Г а л я. Да хоть бы и играли! Что ж, мы теперь за это кланяться им должны? Мой вон генерал, у которого служу, сладенькое любит. Себе в рот конфетку — и мне тычет. А у самого зубы гнилые! И весь гнилой, аж тошно глядеть. Конфетку в рот, а сам приказ о расстреле подписывает. Что ж я его, неужели живым отпущу? Последнюю чашку кофе он у меня с мышьяком выпьет, или я жива не буду!

П и р о к с. Так вот ты где ноне пасешься.

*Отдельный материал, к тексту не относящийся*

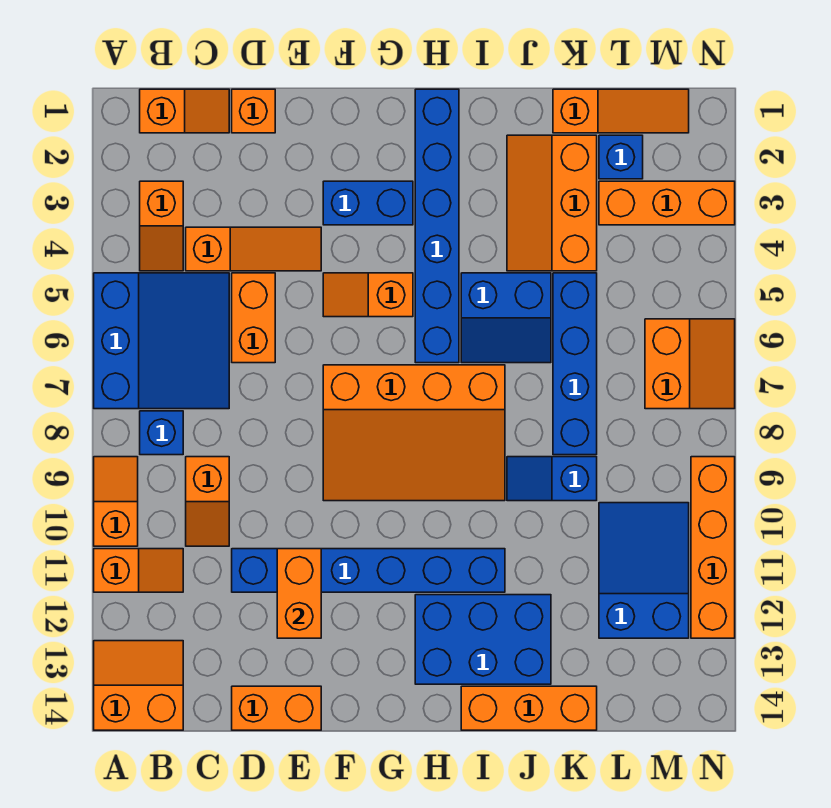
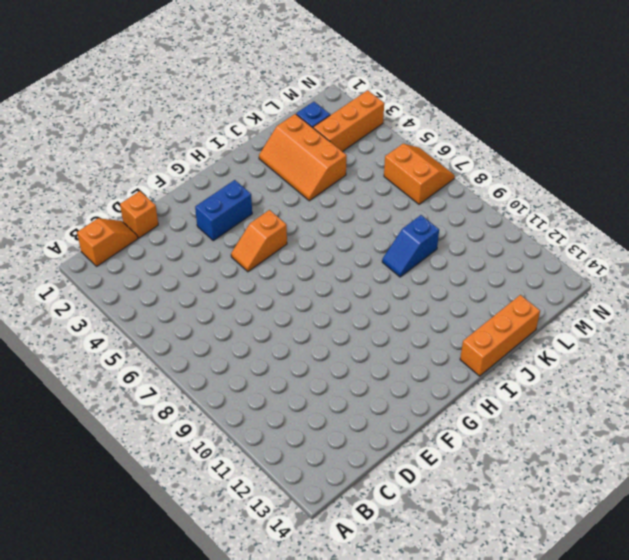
none -> blue slope A5:C7 level 1 top A
none -> orange slope A9:A10 level 1 top 10
none -> orange slope A11:B11 level 1 top A
none -> orange slope A13:B14 level 1 top 14

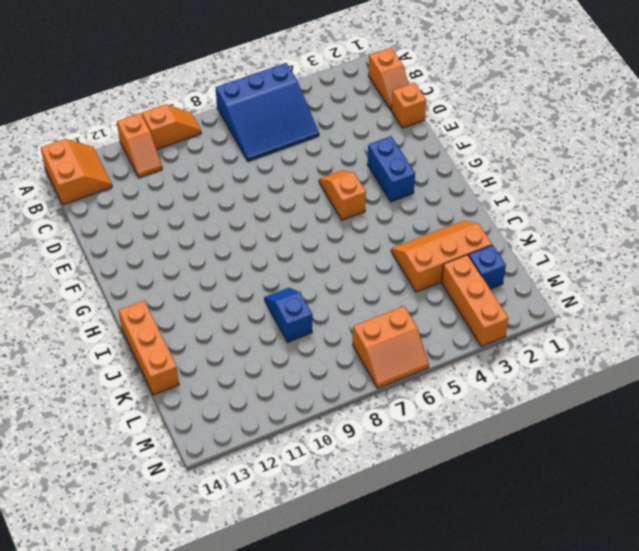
none -> orange slope B3:B4 level 1 top 3
none -> blue brick B8 level 1
none -> orange slope C4:E4 level 1 top C
none -> orange slope C9:C10 level 1 top 9

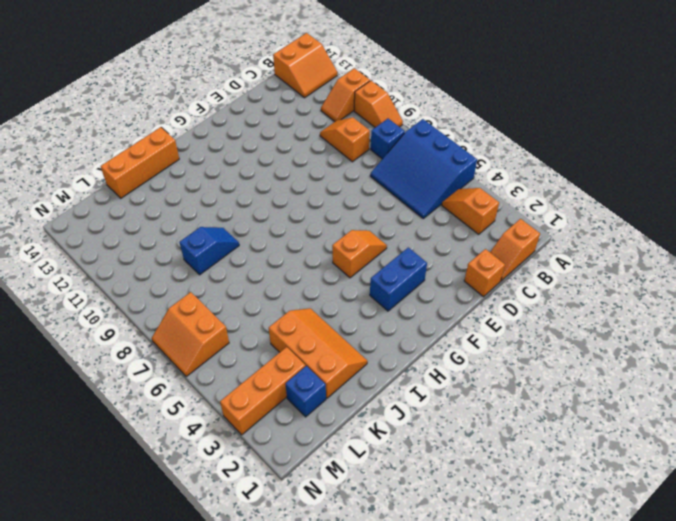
none -> orange slope C4:E4 level 1 top C
none -> orange brick D5:D6 level 1
none -> blue brick D11:I11 level 1
none -> orange brick D14:E14 level 1

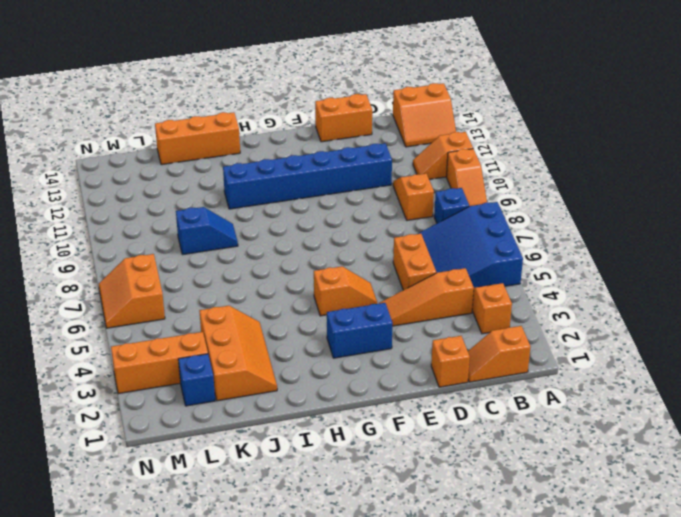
none -> orange slope F7:I9 level 1 top 7
none -> blue brick H1:H6 level 1
none -> blue brick H12:J13 level 1
none -> blue slope I5:J6 level 1 top 5

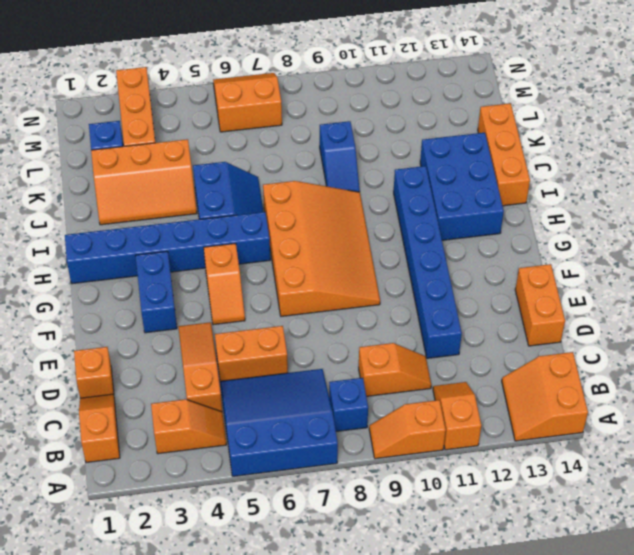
none -> orange slope K1:M1 level 1 top K
none -> blue brick K5:K8 level 1
none -> blue slope L10:M12 level 1 top 12
none -> orange brick N9:N12 level 1

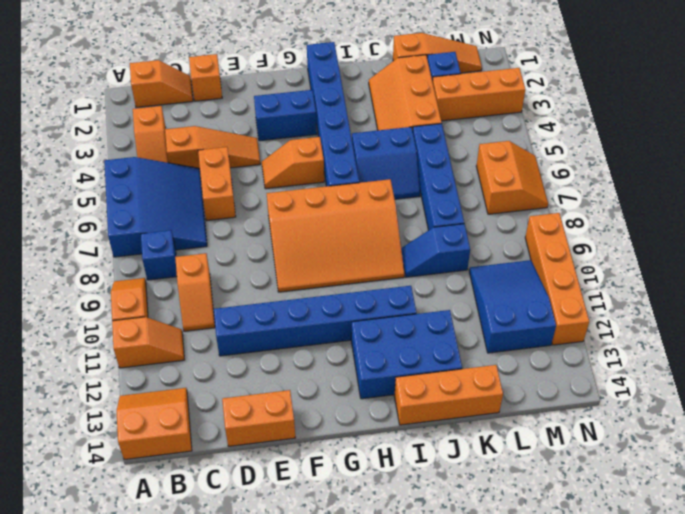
none -> orange brick E11:E12 level 2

Р а я. И опять это не о том, прости, Галя. Мы мечтаем о новой жизни, совсем о новой! Где все будет удивительно светло! Радость! Я хочу сказать… Будь оно проклято, это подполье проклятое! Я даже говорить в нем разучилась. Даже вам, моим товарищам, не могу объяснить!..

Б о р и с. Вы очень хорошо объясняете, Рая. Мне, во всяком случае, вы уже объяснили, что мы здесь пытаемся понять о наших товарищах. И я думаю, мы поймем!

П и р о к с. Неужели! Или мы дефективные!

Г а л я. Продолжим. Время идет.

Ф е к л а. Так что? Каждый, что знает про Алешу?

Б о р и с. Вы все сказали, что хотели, товарищ Пирокс?

П и р о к с. Видишь, какое дело… Теперь даже и не знаю…

Г а л я. Да что тут знать? Что Алешу светить? Он и так один из самых известных людей в подполье.